For a man who has been struck with such an extraordinary run of rotten luck, Greg Norman seems to be stubbornly carrying on. So, with Fate's hands currently around Norman's neck and Norman's around Fate's, let's take time out for a recap.

No golfer had ever chipped in on the 72nd hole to win a major, right? So what happens? On the last hole of the 1986 PGA Championship a human sand rake named Bob Tway chips in from a bunker to beat our Aussie hero, Crocodile Done-in, by two. Then, at the very next major, the 1987 Masters, Larry Mize, known near and near, chips in on the second hole of sudden death from a quite unchip-in-able place—140 feet away, downhill, onto a green faster than the Hackensack off ramp. Who needs a putter to play Norman? Just bring your lucky wedge and a Saint Christopher medal. Ever see a Great White Shark eaten by an anchovy? Twice?

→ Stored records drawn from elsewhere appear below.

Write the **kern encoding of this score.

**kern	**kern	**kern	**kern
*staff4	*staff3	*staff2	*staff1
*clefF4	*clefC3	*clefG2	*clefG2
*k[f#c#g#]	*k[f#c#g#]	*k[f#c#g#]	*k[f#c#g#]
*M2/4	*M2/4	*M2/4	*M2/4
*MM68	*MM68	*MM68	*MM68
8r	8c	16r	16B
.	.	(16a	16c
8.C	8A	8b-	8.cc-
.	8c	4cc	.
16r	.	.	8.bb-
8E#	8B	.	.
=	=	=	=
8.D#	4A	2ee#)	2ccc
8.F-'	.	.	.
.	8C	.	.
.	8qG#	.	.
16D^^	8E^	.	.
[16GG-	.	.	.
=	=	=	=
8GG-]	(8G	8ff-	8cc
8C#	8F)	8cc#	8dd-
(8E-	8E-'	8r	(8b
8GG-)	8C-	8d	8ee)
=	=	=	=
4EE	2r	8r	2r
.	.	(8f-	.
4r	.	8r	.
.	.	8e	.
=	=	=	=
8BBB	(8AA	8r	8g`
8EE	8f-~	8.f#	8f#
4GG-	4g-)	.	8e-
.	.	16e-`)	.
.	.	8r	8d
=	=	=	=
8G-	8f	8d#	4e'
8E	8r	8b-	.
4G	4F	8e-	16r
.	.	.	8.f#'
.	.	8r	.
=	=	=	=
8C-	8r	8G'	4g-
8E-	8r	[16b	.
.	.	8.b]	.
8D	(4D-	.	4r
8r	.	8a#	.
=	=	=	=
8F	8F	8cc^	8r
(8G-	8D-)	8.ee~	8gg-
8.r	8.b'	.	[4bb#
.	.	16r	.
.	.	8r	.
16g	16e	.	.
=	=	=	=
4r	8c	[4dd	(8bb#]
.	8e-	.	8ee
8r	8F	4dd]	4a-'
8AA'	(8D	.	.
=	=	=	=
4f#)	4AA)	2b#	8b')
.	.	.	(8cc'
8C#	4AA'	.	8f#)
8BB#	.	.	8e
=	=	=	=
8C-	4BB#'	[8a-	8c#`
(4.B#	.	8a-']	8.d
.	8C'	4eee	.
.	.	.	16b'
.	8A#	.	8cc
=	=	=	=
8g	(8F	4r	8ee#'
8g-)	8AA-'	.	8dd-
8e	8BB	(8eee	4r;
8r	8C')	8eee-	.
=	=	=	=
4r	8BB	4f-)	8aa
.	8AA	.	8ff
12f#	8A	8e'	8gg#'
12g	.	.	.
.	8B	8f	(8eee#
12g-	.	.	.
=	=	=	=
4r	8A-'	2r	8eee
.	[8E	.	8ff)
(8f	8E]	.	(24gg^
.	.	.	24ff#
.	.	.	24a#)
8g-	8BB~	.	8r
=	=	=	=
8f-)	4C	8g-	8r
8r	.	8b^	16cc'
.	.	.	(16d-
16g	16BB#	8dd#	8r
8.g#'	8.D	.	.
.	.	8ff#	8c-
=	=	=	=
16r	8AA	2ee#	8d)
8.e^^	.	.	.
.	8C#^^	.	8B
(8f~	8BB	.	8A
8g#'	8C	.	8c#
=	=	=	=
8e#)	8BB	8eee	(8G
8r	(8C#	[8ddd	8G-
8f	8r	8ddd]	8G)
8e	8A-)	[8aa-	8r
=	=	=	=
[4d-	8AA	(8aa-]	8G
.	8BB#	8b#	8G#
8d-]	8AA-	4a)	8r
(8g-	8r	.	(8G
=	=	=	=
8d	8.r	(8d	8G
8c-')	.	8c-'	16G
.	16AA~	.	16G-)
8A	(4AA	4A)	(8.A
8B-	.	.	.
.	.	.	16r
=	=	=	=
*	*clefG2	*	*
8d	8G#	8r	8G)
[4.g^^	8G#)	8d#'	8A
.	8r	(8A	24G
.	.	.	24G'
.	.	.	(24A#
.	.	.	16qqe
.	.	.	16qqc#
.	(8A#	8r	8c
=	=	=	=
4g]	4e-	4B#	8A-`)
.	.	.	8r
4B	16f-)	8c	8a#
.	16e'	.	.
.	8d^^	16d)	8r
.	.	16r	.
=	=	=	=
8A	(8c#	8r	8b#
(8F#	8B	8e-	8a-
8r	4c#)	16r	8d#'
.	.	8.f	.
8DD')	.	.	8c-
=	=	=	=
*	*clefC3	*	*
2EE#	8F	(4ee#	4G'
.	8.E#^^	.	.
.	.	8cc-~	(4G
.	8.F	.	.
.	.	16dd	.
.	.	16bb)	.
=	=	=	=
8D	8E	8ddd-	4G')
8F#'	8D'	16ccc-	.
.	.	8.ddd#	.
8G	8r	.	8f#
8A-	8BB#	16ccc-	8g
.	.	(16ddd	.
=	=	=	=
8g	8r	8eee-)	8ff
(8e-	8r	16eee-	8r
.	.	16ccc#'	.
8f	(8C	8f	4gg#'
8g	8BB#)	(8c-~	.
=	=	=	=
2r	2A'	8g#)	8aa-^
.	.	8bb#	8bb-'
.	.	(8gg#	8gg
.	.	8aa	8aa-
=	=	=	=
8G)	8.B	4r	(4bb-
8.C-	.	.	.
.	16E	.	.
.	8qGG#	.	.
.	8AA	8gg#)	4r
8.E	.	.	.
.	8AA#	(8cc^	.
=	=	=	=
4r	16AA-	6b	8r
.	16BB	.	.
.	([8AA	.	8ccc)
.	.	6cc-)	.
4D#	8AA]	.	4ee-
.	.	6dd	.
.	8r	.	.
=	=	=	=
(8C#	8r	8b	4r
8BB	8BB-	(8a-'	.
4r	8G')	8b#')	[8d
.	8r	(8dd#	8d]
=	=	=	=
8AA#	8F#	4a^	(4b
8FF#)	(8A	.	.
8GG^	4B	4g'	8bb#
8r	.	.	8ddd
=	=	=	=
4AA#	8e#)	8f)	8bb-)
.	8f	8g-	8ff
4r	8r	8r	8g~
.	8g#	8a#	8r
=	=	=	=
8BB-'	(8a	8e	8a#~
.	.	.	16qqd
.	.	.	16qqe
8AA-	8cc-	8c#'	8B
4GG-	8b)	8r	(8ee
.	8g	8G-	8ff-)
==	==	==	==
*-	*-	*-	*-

In endorsement bonuses alone, those two miracles cost Norman more than $500,000, but that's only money. It is history Norman yearns for, and were it not for those two shots, he would have come to this week's U.S. Open at the Olympic Club in San Francisco with a raffle ticket to the modern game's first-ever Consecutive Slam—the 1986 British Open, the '86 PGA, the '87 Masters and the '87 U.S. Open. Only two literal strokes of luck kept him from it. Another catastrophe and you can look for Norman on the cover of Psychology Today .

There is more. Norman lost last year's U.S. Open at Shinnecock Hills after leading on Sunday and lost the 1986 Jack-Is-Back Masters after needing only a par on the final hole to tie. That's frightfully close to winning five of the last five majors. Instead he has just one. Norman has become the most beloved loser since Ralph Kramden.

But do you see Norman smashing every vase in his house? Do you see him refusing to go outdoors? Do you see him missing out on the tiniest sliver of fun? No, you do not.